April 11, 2008 | 3:02 pm

ok, now I also want to understand !


April 13, 2008 | 12:28 am

Quote: Zachary Seldess wrote on Fri, 11 April 2008 07:37
—————————————————-
> Here’s a patch that I hope will pose the unanswered question more clearly
>

Nice example. It doesn’t make sense…

Semi-related: I often run into problems with quoted messages because they behave differently depending on whether there is a space or not. All these counterintuitive behaviors make it very difficult to work with text inside of Max.

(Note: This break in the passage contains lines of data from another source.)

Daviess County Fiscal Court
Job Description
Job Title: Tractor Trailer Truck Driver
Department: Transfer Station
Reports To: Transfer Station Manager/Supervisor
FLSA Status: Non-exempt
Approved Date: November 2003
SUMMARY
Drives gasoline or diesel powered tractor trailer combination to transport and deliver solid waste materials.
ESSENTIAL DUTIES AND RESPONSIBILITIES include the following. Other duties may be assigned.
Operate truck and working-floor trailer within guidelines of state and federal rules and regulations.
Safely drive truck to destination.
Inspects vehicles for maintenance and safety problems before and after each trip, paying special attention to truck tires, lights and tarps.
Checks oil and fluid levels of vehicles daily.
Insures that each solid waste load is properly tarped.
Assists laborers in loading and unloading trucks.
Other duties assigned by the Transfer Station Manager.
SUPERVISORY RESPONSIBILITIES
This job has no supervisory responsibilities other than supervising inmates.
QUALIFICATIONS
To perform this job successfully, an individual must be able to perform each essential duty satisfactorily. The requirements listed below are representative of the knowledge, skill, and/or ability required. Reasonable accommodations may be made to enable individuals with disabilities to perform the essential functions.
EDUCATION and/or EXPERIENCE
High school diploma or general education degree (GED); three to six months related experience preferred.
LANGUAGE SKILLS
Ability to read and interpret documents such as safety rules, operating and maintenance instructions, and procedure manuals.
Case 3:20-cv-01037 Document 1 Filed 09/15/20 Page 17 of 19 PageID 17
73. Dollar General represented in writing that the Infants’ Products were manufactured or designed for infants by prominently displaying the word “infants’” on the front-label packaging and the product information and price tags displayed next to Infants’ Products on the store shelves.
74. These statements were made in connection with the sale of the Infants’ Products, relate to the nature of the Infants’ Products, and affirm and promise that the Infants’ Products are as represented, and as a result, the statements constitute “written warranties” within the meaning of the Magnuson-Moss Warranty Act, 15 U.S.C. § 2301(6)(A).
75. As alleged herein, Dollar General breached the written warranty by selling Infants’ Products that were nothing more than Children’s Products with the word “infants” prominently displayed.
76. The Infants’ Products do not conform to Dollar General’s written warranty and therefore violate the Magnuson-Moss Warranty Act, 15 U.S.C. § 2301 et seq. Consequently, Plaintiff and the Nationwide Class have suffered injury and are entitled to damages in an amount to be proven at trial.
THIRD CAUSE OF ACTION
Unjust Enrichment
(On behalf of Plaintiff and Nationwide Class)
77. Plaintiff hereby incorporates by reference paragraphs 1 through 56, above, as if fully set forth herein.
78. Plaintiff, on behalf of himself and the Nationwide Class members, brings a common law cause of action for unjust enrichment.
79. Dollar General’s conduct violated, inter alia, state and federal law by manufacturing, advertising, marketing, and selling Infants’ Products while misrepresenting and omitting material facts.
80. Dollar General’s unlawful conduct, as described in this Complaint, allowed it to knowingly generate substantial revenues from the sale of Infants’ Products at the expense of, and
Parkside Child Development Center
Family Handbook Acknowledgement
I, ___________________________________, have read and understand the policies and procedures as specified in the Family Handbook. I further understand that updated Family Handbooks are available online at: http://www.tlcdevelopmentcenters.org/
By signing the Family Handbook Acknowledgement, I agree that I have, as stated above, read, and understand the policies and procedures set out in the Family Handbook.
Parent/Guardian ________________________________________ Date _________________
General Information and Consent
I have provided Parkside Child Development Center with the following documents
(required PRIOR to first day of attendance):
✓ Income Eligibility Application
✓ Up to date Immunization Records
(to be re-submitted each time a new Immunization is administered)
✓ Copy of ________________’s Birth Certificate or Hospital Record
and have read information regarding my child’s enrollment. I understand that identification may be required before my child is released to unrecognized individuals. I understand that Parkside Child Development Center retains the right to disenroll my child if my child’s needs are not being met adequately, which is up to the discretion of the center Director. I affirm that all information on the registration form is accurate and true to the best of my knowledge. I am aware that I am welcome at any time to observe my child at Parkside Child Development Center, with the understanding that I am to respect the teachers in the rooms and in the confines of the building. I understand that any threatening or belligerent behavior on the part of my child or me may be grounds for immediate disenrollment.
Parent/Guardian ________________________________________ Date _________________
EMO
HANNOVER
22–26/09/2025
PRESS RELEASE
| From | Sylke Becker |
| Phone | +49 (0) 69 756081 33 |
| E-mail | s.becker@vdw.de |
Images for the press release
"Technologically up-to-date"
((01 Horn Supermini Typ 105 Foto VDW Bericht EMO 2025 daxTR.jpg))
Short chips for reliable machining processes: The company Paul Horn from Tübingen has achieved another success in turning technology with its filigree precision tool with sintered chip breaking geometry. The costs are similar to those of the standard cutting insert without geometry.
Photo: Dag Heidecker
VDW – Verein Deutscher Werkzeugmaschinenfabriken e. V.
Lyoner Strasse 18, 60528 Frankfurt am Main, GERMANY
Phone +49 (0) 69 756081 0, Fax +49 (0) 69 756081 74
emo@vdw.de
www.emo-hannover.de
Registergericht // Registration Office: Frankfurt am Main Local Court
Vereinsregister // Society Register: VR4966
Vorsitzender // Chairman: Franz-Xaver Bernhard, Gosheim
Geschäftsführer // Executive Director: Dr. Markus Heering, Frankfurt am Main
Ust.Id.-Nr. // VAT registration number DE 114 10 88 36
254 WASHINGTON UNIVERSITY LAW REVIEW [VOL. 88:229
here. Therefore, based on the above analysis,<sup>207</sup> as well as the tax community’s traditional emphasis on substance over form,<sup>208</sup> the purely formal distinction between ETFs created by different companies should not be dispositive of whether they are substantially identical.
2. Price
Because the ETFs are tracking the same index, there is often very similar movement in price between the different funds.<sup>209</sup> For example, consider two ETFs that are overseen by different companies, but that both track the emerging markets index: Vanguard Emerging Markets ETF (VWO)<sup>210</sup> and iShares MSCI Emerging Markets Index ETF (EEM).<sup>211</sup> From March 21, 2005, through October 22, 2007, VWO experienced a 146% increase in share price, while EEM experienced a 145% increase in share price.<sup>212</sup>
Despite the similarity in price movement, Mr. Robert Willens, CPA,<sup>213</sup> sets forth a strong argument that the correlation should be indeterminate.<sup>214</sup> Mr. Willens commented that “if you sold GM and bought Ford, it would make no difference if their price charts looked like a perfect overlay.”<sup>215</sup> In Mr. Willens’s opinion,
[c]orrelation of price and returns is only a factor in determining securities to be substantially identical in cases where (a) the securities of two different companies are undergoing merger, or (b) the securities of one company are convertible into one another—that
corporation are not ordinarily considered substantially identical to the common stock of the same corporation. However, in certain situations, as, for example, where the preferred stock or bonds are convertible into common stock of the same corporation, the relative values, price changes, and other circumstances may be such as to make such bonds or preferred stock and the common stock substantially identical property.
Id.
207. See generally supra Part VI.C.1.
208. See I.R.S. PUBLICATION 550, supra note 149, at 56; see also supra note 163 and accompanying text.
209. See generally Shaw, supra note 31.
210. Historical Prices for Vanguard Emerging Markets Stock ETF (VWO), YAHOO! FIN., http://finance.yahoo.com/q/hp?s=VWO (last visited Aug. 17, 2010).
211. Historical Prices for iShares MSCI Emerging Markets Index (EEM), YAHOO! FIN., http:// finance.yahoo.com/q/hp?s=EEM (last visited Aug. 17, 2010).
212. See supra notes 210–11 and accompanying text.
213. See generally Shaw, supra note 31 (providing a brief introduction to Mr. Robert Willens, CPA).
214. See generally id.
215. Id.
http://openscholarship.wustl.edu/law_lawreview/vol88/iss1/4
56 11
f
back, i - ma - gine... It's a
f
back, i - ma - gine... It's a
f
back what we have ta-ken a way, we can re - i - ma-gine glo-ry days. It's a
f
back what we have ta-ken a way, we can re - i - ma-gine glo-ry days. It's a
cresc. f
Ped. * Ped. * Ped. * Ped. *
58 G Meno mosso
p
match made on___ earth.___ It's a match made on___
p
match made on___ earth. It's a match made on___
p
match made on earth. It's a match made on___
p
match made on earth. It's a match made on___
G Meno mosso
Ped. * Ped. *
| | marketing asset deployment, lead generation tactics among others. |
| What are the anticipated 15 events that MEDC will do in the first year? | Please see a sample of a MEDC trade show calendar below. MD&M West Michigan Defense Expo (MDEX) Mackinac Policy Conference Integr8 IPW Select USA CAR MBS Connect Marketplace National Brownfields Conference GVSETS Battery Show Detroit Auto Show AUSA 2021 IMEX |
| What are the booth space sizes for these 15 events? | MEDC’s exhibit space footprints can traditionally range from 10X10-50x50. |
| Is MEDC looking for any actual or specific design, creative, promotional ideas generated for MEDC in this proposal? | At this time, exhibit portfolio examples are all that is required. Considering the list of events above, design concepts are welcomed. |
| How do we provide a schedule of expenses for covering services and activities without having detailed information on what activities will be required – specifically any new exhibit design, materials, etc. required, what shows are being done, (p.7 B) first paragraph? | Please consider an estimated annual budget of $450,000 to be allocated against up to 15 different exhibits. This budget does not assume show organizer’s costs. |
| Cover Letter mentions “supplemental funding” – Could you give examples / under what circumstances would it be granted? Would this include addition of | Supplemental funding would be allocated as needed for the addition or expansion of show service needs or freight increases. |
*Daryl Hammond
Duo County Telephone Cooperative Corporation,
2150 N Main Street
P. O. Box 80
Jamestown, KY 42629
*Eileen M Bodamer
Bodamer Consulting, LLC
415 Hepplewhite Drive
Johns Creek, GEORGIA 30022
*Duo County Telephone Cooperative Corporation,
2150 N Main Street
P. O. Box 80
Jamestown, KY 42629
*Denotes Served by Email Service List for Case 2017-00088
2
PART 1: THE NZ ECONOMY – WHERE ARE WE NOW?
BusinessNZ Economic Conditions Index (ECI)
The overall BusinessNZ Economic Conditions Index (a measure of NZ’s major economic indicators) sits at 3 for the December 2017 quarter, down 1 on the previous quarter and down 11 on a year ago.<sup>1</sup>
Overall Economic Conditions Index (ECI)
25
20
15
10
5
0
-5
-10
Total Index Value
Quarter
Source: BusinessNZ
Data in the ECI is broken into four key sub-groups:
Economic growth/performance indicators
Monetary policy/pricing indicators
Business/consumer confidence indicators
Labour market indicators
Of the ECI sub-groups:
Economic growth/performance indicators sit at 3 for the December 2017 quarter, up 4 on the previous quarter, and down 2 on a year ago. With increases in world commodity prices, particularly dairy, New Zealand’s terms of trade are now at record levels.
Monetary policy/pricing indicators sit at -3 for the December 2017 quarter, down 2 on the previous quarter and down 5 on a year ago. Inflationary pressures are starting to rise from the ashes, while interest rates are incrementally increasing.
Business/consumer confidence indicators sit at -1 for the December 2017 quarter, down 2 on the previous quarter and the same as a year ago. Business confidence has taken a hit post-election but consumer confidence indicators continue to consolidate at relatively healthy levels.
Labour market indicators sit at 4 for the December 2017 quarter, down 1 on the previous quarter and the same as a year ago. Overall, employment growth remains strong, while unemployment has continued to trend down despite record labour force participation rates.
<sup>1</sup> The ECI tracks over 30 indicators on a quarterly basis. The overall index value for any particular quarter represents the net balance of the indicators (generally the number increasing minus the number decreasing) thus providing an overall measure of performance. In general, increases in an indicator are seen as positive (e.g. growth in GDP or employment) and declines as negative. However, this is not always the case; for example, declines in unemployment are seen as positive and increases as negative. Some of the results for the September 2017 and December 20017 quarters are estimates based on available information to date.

#P window setfont "Sans Serif" 9.;
#P window linecount 1;
#P newex 120 174 20 196617 t s;
#P message 120 222 68 196617 "has spaces";
#P newex 120 197 62 196617 prepend set;
#P message 120 152 68 196617 "has spaces";
#P newex 204 174 58 196617 sprintf %s;
#P newex 144 60 58 196617 sprintf %s;
#P message 204 222 68 196617 has spaces;
#P newex 204 197 62 196617 prepend set;
#P message 204 152 68 196617 "has spaces";
#P message 144 108 65 196617 "nospaces";
#P newex 144 84 62 196617 prepend set;
#P message 144 38 60 196617 "nospaces";
#P message 35 221 68 196617 "has spaces";
#P newex 35 185 62 196617 prepend set;
#P message 35 151 68 196617 "has spaces";
#P message 37 107 65 196617 "nospaces";
#P newex 37 69 62 196617 prepend set;
#P message 37 37 60 196617 "nospaces";
#P comment 279 223 34 196617 Huh?;
#P connect 15 0 18 0;
#P connect 18 0 16 0;
#P connect 16 0 17 0;
#P connect 1 0 2 0;
#P connect 2 0 3 0;
#P connect 4 0 5 0;
#P connect 5 0 6 0;
#P connect 11 0 12 0;
#P connect 8 0 9 0;
#P connect 7 0 13 0;
#P connect 13 0 8 0;
#P connect 10 0 14 0;
#P connect 14 0 11 0;
#P window clipboard copycount 19;


April 13, 2008 | 5:32 am

havn’t really followed this thread, but the last patch can be fixed by adding the symout argument to the sprintf by "Huh?"


April 13, 2008 | 5:40 am

Quote: robtherich wrote on Sun, 13 April 2008 01:32
—————————————————-
> havn’t really followed this thread, but the last patch can be fixed by adding the symout argument to the sprintf by "Huh?"
—————————————————-

You’re right. I forgot about the symout argument (in the docs).

Any ideas on the patch in my last post?